Operations Associate

Nico’s disposition and approach are shaped by more than a decade in and around Providence Public Schools including time as a volunteer, preservice teacher, classroom educator, non-profit director, school culture lead, and district-level coach. In that time, Nico specialized in affecting systems-level change with emphasis on school belonging, restorative practices, student leadership, and social-emotional well-being. Nico roots himself in the Freirean stance that education remains, as ever, a foundationally political act with the potential to empower either conformity or liberation–but never both. In pursuing collective freedom, Nico draws energy from time in community among those who share, live, and lead this dream, including and especially young people.

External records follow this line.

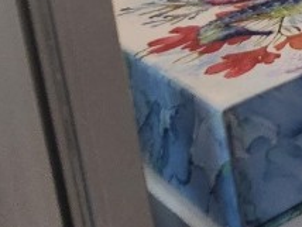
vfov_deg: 11.8
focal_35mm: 110
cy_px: -248
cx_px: 699
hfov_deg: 13.6
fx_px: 961
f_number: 1.8
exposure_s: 1/120
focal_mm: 5.4
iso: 320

Nico’s formal education includes undergraduate work at Rhode Island College, where they were awarded the Katherine Murray Prize for social justice in education, as well as advanced study at the University of Illinois Urbana-Champaign. There, Nico earned their EdM in Education, Policy, Organization, & Leadership with a focus on Diversity and Equity in Education.


They join the Communities for Just Schools Fund from the ancestral lands of the Mashpee Wampanoag where Nico resides with their spouse, orange tabby, and two children. Outside of work, Nico enjoys coffee, hiking, board games, home-manicuring, and dreaming of the day that Tottenham Hotspur Football Club claims their place atop the Premier League.